I don’t think of this as a responsibility so much as an imperative. It is in the interest of any writer to write about something they feel hasn’t been written about before; that is where we go to mine our gold. At the same time, I also think of bell hooks who said in a 2017 conversation: ‘I read patriarchal men whose work I love. How is it that they can live without reading our work, without wanting to hear our voices? Even if it’s just to be nosy.’ I wish more people would be nosy!
Your writing explores complex tensions in family relationships and the Australian migrant experience. Which other Australian writers do you feel have captured these types of stories?
Kim Pham, Yumna Kassab, Zaheda Ghani and Alice Pung.
You wrote The Coconut Children while in high school, and then went on to study at university. What are you currently working on, and how do you balance the competing priorities of being a student and a novelist?
I finished my Bachelor of Arts in Philosophy and Creative Writing last year! Being a student as well as a writer was beneficial for me because having classes you don’t want to be in and required reading lists to ignore focuses your mind more sharply on what it is you’d rather be doing: writing. Recently, the balance has been between writing longform, working on short commissioned pieces and working as a creative writing workshop facilitator with Story Factory. I’m currently in New York on a residency at Millay Arts, working on a new novel.
What advice would you give to a young, emerging writer with aspirations to publish a novel in Australia?
Try to find communities wherever you are and wherever you go, one friend at a time. Creating art itself can take turns being exhilarating, boring and painful. Having friends and mentors to wade with you through times of doubt is the reason I’m still able to write. Keep in mind what others are doing and pay attention to when you can lift them up too! Almost everything exciting that’s happened to me has happened because someone decided to mention my name in an important room.

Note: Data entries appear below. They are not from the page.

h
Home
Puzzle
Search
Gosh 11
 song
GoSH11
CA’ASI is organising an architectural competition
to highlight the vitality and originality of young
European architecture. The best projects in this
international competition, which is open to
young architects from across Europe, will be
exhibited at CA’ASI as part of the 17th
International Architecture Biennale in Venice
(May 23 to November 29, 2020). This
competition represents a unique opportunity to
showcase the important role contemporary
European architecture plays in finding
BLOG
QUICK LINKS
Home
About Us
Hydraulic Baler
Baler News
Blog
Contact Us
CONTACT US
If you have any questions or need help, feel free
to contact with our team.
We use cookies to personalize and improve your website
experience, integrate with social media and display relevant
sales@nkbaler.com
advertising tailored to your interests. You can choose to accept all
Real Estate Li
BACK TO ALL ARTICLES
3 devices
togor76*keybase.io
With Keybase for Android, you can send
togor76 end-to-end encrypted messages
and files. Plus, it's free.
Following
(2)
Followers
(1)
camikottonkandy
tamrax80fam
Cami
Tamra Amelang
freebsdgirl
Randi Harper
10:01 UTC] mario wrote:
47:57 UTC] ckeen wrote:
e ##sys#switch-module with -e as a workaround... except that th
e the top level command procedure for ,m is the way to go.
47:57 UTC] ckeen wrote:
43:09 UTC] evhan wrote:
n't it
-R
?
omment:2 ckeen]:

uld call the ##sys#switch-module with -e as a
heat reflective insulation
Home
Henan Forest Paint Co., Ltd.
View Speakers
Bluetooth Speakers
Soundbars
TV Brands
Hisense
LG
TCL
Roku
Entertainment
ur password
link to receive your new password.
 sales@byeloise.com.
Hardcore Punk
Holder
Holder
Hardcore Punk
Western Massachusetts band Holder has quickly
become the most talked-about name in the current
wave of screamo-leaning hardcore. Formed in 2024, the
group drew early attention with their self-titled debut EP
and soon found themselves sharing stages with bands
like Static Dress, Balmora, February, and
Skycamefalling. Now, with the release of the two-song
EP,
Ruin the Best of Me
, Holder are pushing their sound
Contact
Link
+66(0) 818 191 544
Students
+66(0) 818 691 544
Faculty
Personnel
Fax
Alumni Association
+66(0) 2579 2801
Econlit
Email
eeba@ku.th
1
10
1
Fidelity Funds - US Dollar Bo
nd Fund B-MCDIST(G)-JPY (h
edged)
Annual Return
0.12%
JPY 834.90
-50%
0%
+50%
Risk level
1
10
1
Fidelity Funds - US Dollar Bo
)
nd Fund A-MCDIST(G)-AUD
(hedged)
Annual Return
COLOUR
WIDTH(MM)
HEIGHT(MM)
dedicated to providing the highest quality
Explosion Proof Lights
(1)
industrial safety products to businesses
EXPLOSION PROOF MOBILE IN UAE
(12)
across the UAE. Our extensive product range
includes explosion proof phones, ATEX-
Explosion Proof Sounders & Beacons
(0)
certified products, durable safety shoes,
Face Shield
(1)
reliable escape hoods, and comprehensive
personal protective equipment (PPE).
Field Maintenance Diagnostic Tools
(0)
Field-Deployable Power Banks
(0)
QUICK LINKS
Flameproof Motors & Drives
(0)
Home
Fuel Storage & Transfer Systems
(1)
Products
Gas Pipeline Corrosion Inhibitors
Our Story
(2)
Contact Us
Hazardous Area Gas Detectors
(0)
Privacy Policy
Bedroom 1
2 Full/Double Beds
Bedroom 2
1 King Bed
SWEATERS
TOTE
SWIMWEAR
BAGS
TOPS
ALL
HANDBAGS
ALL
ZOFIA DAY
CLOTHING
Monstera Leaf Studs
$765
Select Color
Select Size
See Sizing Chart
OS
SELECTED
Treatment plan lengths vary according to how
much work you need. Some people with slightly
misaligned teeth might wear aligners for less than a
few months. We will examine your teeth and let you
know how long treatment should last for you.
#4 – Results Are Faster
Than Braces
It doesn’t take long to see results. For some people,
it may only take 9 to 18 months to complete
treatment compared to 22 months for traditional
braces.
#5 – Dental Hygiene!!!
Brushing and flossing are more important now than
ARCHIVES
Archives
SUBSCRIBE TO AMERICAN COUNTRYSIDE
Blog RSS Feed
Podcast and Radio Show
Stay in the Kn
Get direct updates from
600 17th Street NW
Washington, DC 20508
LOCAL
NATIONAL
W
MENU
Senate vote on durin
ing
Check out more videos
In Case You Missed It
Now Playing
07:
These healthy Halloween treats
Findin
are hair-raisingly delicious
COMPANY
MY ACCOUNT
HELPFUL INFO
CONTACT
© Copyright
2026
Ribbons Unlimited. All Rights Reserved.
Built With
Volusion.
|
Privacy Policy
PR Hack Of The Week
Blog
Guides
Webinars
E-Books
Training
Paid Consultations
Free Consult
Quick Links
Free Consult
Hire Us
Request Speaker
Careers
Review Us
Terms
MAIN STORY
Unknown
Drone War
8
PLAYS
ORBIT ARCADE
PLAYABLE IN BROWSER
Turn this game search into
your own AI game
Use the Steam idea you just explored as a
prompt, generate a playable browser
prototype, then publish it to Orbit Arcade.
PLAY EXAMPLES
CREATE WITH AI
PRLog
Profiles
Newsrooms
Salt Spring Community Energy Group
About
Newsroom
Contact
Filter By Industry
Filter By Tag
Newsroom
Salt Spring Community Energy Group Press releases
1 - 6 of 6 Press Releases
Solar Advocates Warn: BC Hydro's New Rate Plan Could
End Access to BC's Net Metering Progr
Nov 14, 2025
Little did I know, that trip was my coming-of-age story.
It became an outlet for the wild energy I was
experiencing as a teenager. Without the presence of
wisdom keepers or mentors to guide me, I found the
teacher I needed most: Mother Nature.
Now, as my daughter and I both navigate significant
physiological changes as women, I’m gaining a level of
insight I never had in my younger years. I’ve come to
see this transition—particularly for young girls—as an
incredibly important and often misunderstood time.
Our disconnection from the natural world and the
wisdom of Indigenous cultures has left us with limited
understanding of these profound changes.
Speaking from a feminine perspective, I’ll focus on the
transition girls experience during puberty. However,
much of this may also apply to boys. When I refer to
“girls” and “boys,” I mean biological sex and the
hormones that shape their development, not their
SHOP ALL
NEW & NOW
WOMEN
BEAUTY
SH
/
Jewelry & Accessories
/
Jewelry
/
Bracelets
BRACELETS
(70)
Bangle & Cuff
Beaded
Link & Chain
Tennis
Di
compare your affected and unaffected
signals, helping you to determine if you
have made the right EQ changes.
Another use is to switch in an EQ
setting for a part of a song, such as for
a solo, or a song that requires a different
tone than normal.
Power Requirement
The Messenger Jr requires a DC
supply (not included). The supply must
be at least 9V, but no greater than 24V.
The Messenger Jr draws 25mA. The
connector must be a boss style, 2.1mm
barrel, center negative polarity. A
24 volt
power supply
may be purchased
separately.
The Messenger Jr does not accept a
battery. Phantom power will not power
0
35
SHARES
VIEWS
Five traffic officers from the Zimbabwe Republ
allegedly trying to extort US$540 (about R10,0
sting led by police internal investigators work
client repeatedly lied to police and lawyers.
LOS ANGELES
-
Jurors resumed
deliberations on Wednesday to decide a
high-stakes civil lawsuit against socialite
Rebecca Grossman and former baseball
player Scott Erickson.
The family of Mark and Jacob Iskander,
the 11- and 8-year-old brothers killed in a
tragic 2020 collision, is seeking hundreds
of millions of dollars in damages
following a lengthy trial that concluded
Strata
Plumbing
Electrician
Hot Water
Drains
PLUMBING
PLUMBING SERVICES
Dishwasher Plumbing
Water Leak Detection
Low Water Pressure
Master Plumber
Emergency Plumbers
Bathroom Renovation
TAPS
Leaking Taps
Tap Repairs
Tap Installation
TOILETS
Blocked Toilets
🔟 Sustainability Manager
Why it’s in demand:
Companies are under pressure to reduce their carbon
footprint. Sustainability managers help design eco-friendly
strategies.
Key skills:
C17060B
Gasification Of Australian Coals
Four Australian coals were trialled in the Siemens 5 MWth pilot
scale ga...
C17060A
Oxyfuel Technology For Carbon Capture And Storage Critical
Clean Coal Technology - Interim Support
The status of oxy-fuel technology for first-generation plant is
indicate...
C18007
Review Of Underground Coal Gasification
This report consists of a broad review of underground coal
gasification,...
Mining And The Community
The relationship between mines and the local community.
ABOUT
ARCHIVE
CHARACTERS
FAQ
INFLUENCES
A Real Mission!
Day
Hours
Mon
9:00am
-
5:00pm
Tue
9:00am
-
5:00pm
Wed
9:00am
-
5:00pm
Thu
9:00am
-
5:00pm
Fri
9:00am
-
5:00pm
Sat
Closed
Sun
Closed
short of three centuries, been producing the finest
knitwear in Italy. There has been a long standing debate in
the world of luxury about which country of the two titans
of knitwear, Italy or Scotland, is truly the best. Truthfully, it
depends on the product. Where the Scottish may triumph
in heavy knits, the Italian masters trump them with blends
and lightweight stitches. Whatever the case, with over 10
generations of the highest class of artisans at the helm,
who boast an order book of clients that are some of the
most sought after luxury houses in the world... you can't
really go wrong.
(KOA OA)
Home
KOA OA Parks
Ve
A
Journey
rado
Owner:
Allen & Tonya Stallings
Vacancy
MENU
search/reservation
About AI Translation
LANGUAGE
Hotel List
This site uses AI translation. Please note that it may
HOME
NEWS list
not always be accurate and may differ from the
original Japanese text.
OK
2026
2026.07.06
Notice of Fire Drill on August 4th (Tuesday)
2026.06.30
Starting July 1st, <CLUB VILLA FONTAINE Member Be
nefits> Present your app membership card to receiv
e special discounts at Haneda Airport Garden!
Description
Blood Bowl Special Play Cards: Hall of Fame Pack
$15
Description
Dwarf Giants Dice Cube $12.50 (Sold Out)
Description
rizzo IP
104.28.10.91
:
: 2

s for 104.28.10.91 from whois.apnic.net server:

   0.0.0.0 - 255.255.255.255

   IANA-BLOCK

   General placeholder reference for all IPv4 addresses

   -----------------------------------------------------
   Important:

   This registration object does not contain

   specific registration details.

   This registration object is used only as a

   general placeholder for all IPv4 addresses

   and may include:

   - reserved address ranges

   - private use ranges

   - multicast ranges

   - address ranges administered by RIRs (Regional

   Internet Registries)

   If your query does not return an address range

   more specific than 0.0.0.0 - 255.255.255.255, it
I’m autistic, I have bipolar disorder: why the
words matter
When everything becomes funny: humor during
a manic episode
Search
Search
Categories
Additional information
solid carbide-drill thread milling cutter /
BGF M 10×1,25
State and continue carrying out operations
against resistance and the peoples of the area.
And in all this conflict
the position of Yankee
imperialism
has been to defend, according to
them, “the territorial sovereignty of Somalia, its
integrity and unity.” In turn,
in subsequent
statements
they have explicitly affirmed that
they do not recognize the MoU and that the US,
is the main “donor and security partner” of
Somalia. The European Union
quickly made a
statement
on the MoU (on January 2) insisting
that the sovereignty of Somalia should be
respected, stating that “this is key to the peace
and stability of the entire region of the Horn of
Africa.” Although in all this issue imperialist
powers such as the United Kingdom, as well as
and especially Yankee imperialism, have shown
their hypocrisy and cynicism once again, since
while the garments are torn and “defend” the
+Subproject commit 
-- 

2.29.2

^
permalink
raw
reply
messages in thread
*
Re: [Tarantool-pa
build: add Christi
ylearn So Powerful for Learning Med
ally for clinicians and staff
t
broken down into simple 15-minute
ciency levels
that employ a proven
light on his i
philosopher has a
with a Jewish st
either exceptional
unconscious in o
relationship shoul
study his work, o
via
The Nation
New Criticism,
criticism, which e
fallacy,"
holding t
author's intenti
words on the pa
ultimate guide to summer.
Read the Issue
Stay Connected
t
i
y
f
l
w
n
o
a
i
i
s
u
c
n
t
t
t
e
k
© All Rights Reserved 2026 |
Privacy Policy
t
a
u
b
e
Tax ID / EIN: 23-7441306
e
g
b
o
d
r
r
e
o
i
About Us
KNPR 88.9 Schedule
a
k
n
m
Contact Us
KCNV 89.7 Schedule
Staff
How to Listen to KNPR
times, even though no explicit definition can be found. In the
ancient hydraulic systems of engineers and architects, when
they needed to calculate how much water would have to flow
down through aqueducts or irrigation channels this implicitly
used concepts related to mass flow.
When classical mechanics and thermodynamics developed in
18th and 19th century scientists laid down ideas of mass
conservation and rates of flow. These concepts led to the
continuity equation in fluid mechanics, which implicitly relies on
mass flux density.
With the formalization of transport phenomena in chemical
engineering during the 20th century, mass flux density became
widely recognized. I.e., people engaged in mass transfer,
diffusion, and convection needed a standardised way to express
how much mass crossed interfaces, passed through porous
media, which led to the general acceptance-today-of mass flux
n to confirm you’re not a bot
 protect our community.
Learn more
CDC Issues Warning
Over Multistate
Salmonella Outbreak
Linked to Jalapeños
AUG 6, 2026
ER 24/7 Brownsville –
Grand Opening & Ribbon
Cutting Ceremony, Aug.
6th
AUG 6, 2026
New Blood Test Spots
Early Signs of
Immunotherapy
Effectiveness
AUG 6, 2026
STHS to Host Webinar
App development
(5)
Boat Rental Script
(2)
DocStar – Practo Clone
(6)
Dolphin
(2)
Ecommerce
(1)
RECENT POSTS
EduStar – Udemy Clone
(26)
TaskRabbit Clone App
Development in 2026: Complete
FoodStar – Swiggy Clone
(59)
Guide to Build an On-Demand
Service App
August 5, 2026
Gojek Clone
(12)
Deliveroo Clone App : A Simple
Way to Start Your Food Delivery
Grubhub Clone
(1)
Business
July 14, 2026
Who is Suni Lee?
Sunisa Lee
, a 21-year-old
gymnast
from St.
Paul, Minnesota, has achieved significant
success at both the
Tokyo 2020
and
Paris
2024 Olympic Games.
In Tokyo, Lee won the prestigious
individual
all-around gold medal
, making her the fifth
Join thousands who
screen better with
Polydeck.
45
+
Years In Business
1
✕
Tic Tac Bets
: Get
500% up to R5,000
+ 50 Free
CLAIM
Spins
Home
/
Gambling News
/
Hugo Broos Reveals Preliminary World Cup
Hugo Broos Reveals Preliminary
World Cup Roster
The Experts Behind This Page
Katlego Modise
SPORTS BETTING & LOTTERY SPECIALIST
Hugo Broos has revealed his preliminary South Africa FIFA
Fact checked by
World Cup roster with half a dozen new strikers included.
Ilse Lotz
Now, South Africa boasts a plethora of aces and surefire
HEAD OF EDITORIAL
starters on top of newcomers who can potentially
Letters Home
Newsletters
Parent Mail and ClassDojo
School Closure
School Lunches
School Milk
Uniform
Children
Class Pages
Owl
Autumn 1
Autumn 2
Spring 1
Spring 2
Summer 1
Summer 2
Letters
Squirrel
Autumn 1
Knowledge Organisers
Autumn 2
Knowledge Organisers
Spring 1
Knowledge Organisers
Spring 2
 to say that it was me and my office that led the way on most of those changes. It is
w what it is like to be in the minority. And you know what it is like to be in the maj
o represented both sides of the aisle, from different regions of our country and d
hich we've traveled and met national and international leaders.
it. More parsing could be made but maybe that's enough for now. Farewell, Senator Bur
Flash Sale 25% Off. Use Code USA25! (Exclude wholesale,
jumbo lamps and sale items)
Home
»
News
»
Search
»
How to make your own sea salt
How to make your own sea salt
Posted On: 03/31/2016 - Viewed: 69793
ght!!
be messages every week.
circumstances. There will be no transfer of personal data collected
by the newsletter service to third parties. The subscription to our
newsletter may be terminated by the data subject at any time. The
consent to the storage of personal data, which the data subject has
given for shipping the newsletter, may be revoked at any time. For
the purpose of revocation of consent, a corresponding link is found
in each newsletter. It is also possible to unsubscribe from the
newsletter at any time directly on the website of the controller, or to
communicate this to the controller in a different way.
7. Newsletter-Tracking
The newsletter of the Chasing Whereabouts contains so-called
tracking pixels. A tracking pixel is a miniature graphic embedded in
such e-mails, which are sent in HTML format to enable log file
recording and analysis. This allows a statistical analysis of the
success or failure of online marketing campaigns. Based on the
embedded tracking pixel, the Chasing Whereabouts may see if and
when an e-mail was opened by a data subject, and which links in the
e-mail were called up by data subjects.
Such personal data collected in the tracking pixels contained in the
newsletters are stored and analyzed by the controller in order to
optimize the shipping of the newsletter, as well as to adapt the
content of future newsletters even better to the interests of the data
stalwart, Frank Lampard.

Vivian Pham is a Vietnamese novelist, essayist, poet and aspiring folklorist from south-western Sydney. In high school she wrote a novel called The Coconut Children, which was published in March 2020 by Penguin Random House. In 2021 she won the Sydney Morning Herald Best Young Australian Novelist Award and the Matt Richell Award for New Writer of the Year for her work. She has twice attended the International Congress of Youth Voices, a summit for young activists nominated by nonprofits around the world for their writing and engagement. In 2023, she received the DVAN-Millay New Author residency at the poet Edna St. Vincent Millay’s iconic Steepletop residence in New York for the month of October.